La Russie a frappé Kyiv avec des missiles balistiques pour la troisième fois en moins d’une semaine dans la nuit du 7 au 8 juillet, tuant une femme et blessant deux personnes, alors que l’Ukraine n’a de nouveau intercepté aucun des missiles balistiques tirés sur la capitale.
L’armée de l’air ukrainienne a indiqué avoir abattu 139 des 169 drones lancés à travers le pays, mais aucun des cinq missiles balistiques utilisés dans l’attaque, selon Reuters. Des incendies se sont déclarés dans des entrepôts et des bâtiments non résidentiels à Kyiv, tandis que Kharkiv a également subi une attaque de missiles.
Ces chiffres relatifs aux drones montrent que l’Ukraine peut encore neutraliser une grande partie de la vague de masse de drones russes. Ils masquent cependant un problème plus difficile : les missiles balistiques nécessitent des intercepteurs de type Patriot, dont les stocks sont sous pression aiguë à Kyiv.
Le schéma s’aggrave.
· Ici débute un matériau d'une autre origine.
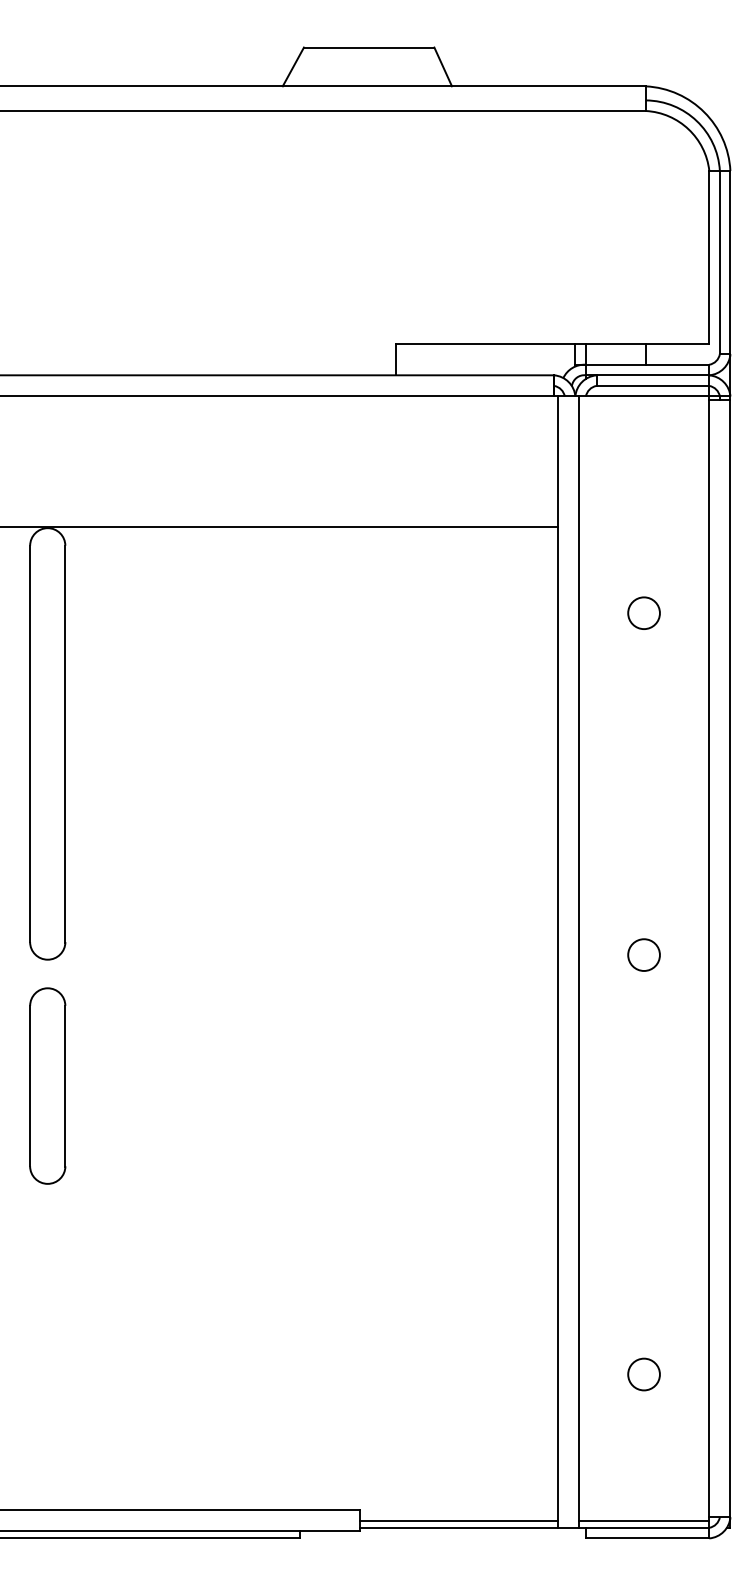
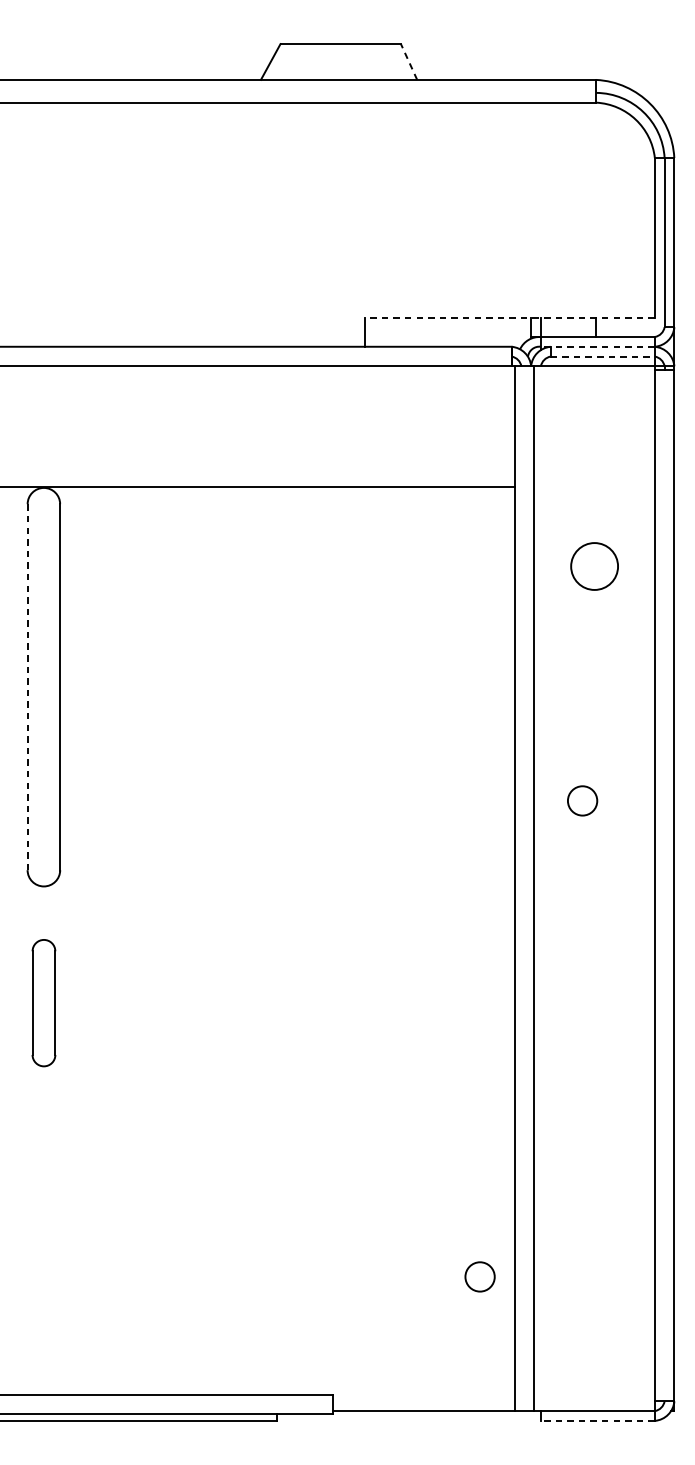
line: (442, 66) -> (408, 61), solid -> dashed
line: (552, 343) -> (510, 317), solid -> dashed
line: (647, 375) -> (597, 346), solid -> dashed
line: (653, 385) -> (603, 356), solid -> dashed
circle: (643, 613) -> (594, 566), size x1.6
line: (30, 743) -> (27, 686), solid -> dashed
circle: (643, 954) -> (582, 800), moved
part: (47, 1085) -> (43, 1002), size x0.7
circle: (643, 1374) -> (479, 1276), moved
line: (458, 1520) -> (423, 1404), removed
line: (643, 1520) -> (594, 1404), removed
line: (647, 1538) -> (597, 1420), solid -> dashed

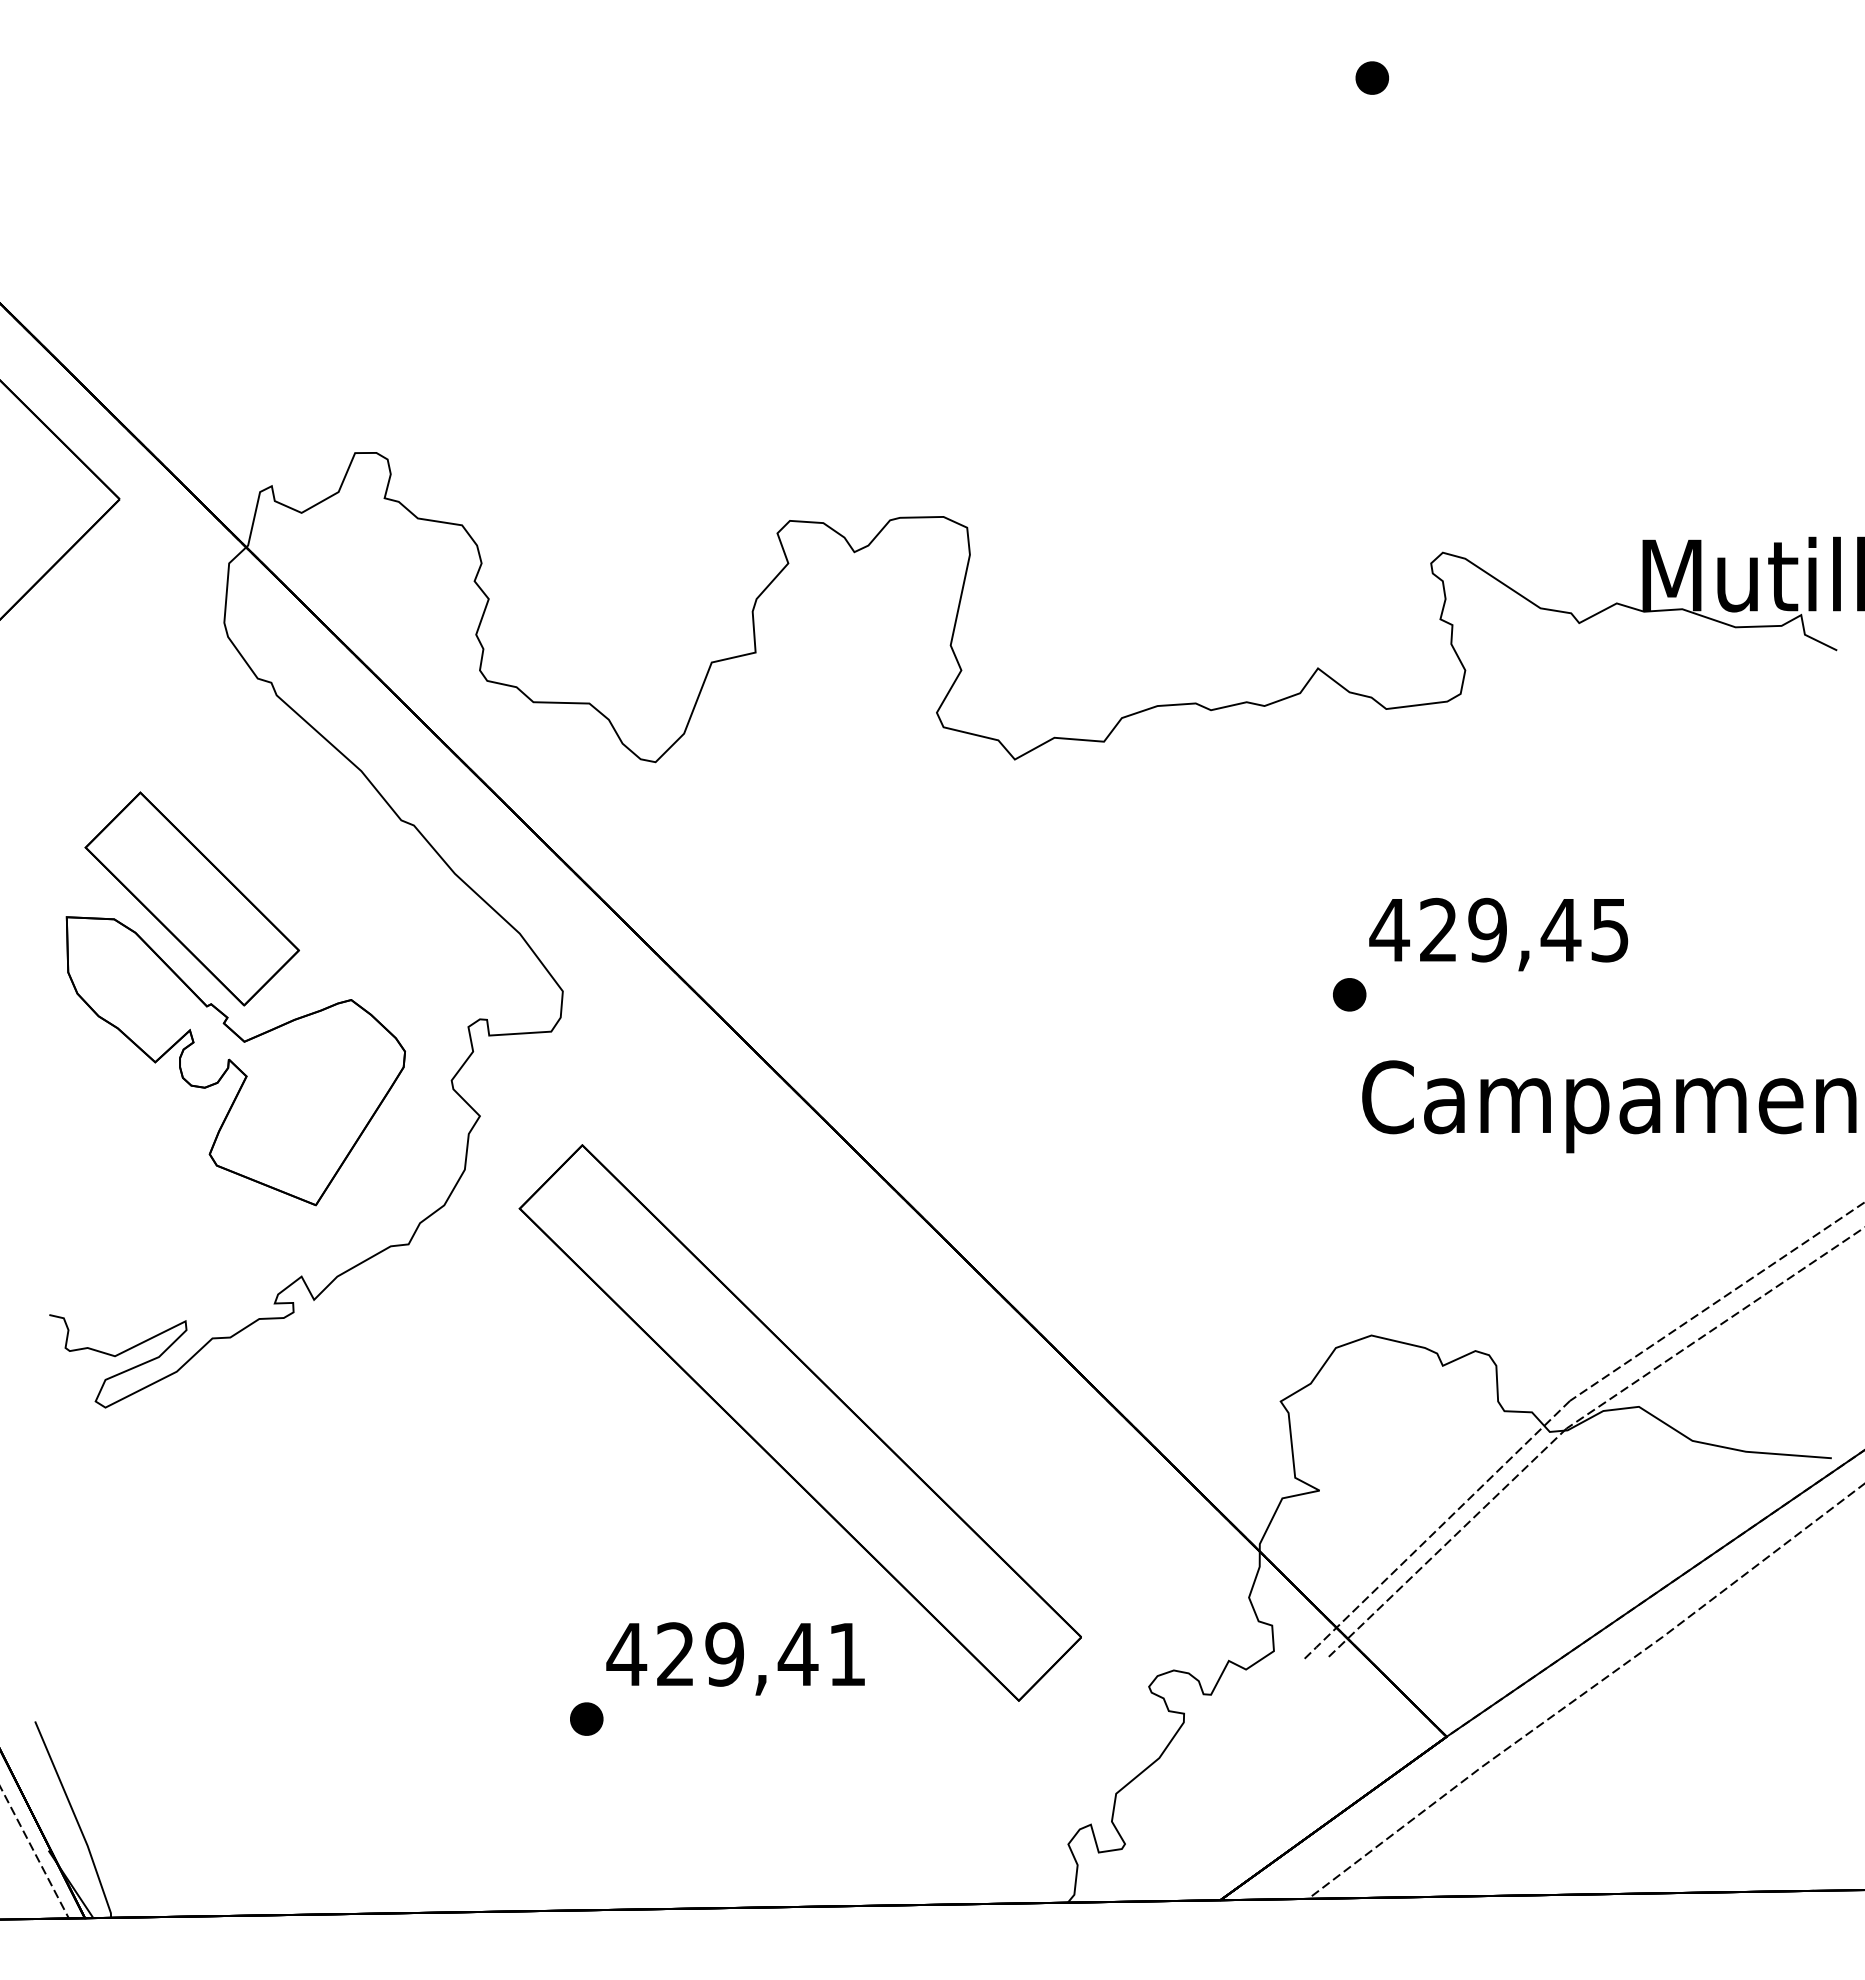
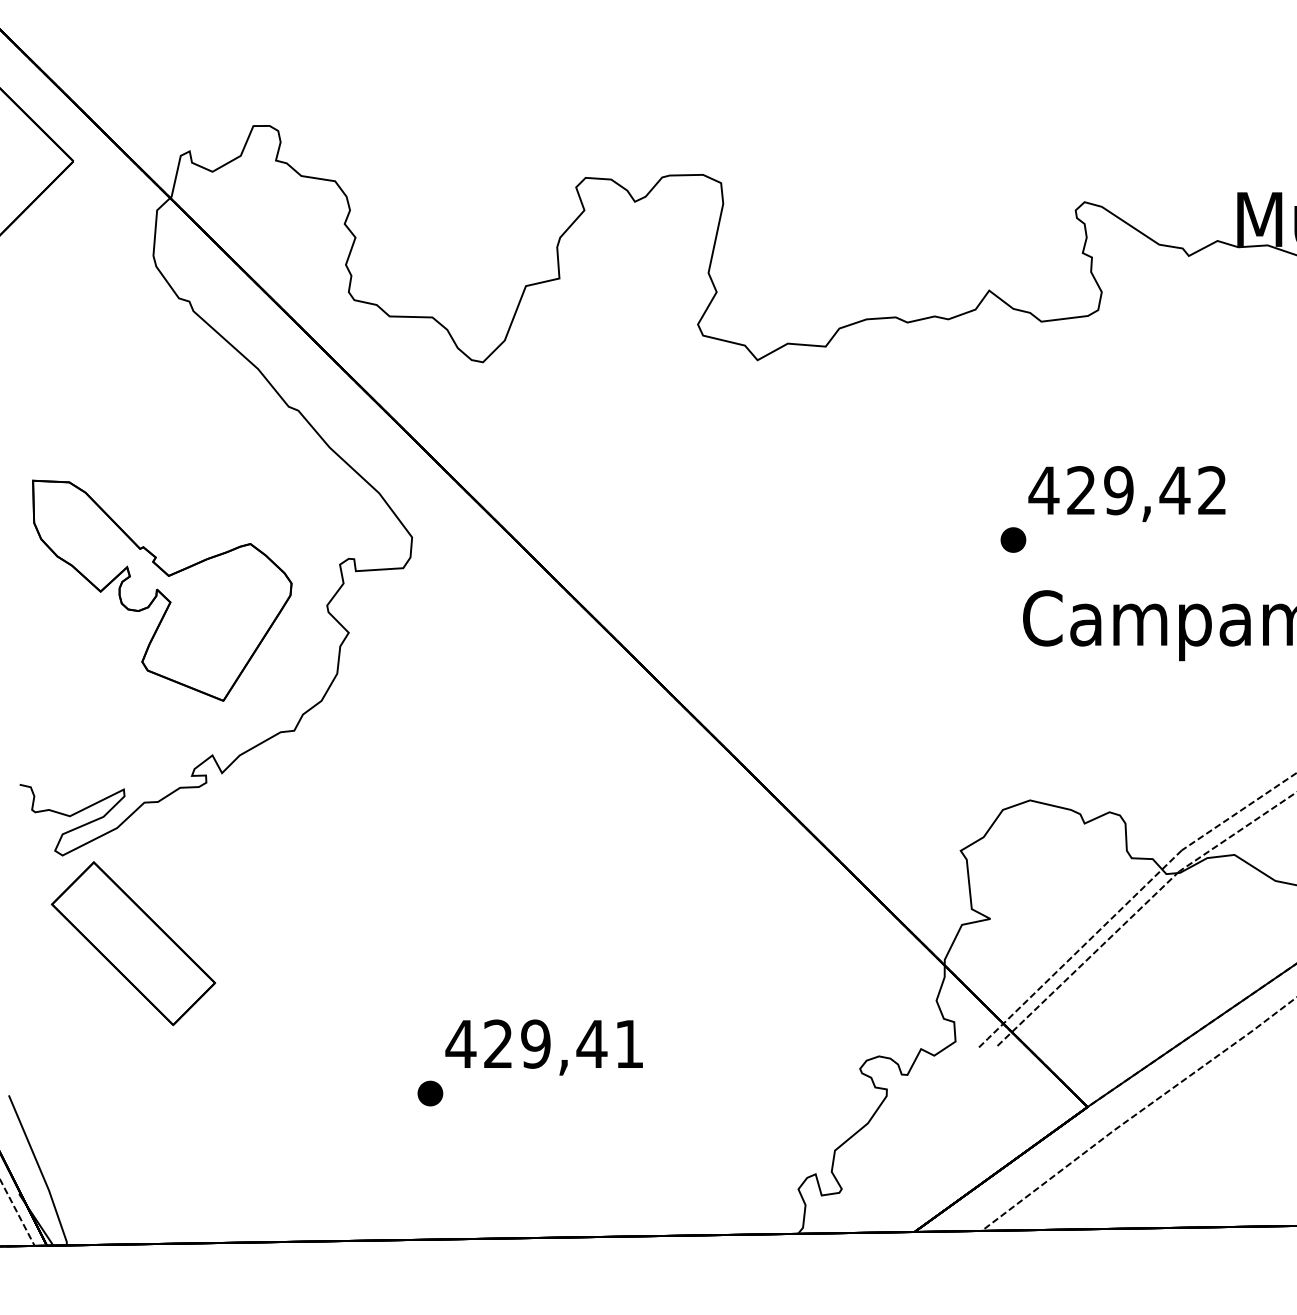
part: (191, 898) -> (132, 943), moved
text: (1609, 929) -> (1211, 490), 429,45 -> 429,42
part: (799, 1422) -> (592, 866), removed

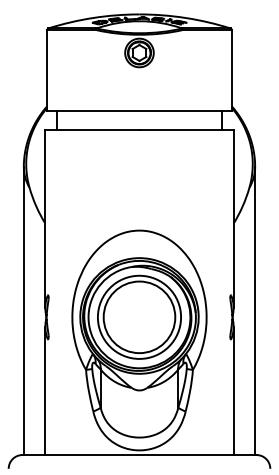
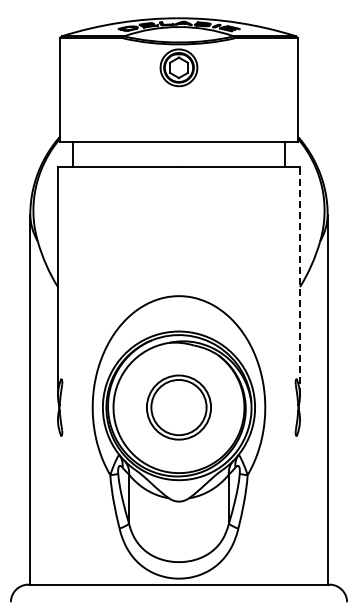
line: (234, 218) -> (300, 280), solid -> dashed
part: (139, 317) -> (178, 407), size x0.6
line: (44, 390) -> (57, 501), removed
line: (234, 390) -> (300, 501), removed

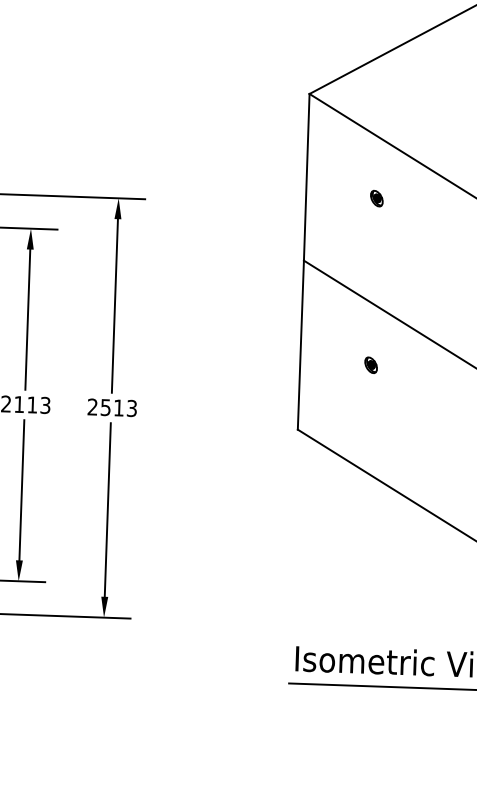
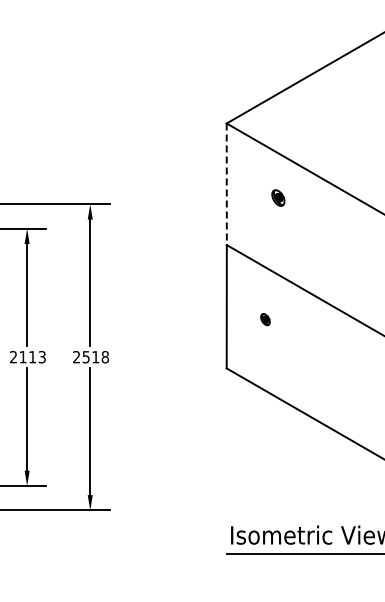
line: (306, 177) -> (226, 184), solid -> dashed
part: (377, 197) -> (278, 197), size x1.4
part: (371, 365) -> (265, 319), moved
text: (130, 408) -> (104, 357), 2513 -> 2518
Depuis le début du mois de juillet, les frappes russes sur Kyiv et la région environnante ont tué 60 personnes, selon Reuters. Les données de l’armée de l’air ukrainienne citées par l’agence indiquent que seuls quatre des 54 missiles balistiques tirés ce mois-ci ont été interceptés.
Cette attaque fait suite à la frappe du 6 juillet, au cours de laquelle la Russie avait tiré 23 missiles balistiques sur Kyiv et la région environnante, sans qu’aucun ne soit intercepté. Le président Volodymyr Zelensky a exhorté à plusieurs reprises ses alliés à libérer davantage d’intercepteurs Patriot, qualifiant cette pénurie d’absurde alors que le sommet de l’OTAN s’ouvrait à Ankara.
La Russie contraint Kyiv à un déséquilibre dangereux. Les défenses aériennes ukrainiennes peuvent encore absorber une grande partie de la pression exercée par les drones, mais les missiles balistiques représentent désormais la couche la plus difficile de la campagne — plus rapides, plus destructeurs et tributaires de rares intercepteurs Patriot.